9 Oktober 2020   11:06 Diperbarui: 9 Oktober 2020   11:09 772
+
Laporkan Konten
Laporkan Akun
Kompasiana adalah platform blog. Konten ini menjadi tanggung jawab bloger dan tidak mewakili pandangan redaksi Kompas.
Lihat foto
Politik. Sumber ilustrasi: FREEPIK/Freepik

AHY Belajarlah pada Fahri Hamzah

Siapa tidak  kenal dengan reputasi Fahri Hamzah di dalam bersikap menghadapi Jokowi dan pemerintah. Oposan dari oposan ya Fahri dan Fadli. Duo dan duet maut dari meja pimpinan dewan masa lalu, mereka seolah di atas para dewa politik bangsa ini.

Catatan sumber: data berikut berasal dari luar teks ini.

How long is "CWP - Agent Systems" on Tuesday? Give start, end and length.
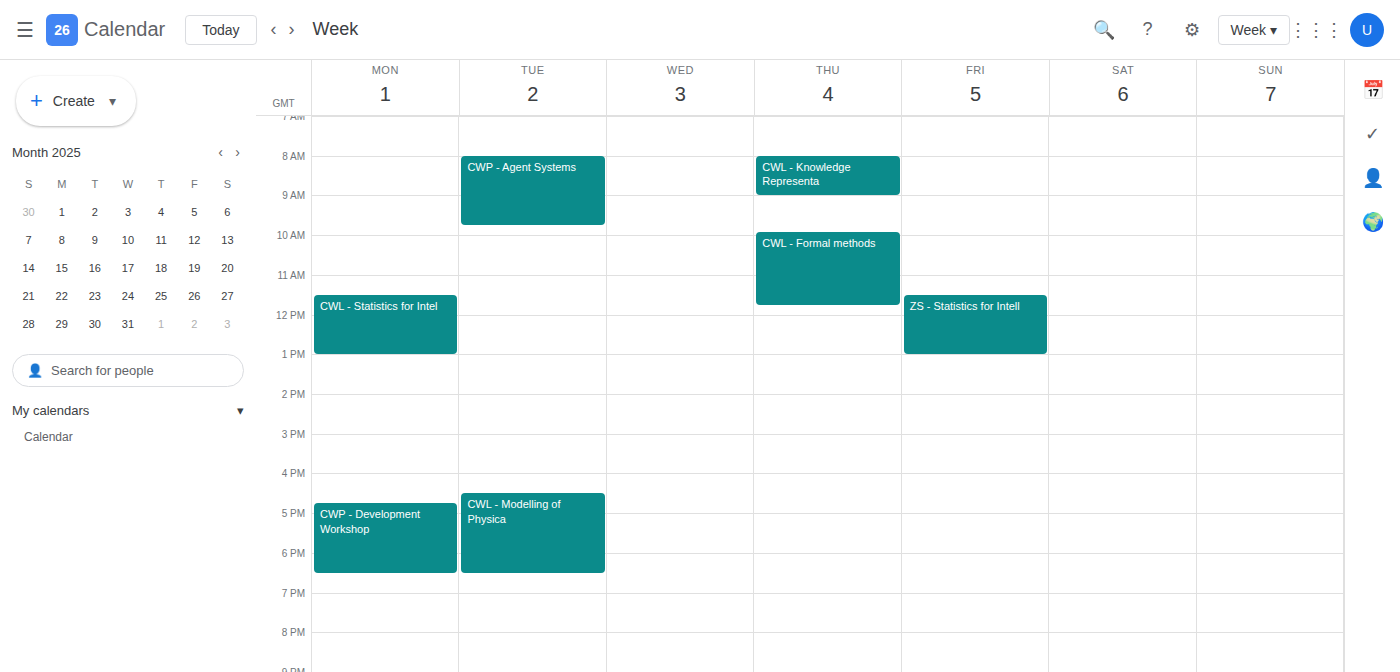
8:00 AM to 9:45 AM, 1 hour 45 minutes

Penghargaan pada hari Kemerdekaan menjadikan Fahri mendapatkan lagi panggung, ketika ia beralih partai baru. Kancah dan panggung politik yang tidak lagi memberikan ia tempat, ternyata ada berkah dengan penghargaan itu, sehingga menjadi pembicaraan lagi.

Kemudi berputar, haluan menjadi berbeda demi Gelora tentu saja, menyatakan dukungan pada anak dan menantu Jokowi. Pembelaan yang akan sangat mustahil seperti itu, jika masih pada kandang, eh partai lama. Ini permainan politik semata.

Kini, panggung milik Fahri, yang menusuk langsung pada dua partai politik yang sedang memainkan narasi menolak UU Cipta Kerja. Sah secara konstitusi, namun sangat naif jika bicara ranah etis dan moral. Fahri mengatakan tolak ya sejak awal bukan pada ujung.

Logis, ketika begitu banyak rekaman terbuka, bagaimana SBY dulu mengaku bahwa produk ini sama dengan gagasannya dulu. Cek sendiri, ini bukan mau berbicara itu.  Artinya, ketika dulu mengaku itu sebagai sama, kini menolak, apakah SBY lupa, atau karena AHY menjadi malin kundang? Tidak keduanya.

Kepentingan pilkada. Lagi-lagi cara basi yang dilakukan Demokrat dan AHY. Cara yang sangat cemar bukannya tenar. Malah cenderung lebih buruk karena rusuh di mana-mana kini terarah kepada Demokrat. Sangat mungkin ini juga nanti menjadi permainan politik korban yang sudah tidak akan laku.

PKS perlu hati-hati, gerbong Anies Mata dan Fahri jauh lebih militan dan matang. Lihat bagaimana Fari yang sudah dipecat oleh pengurus PKS masih tetap menjadi wakil ketua lagi di DPR. Ini jangan dianggap sepele. Kekuatan yang cukup kuat di dalam keseluruhan partai.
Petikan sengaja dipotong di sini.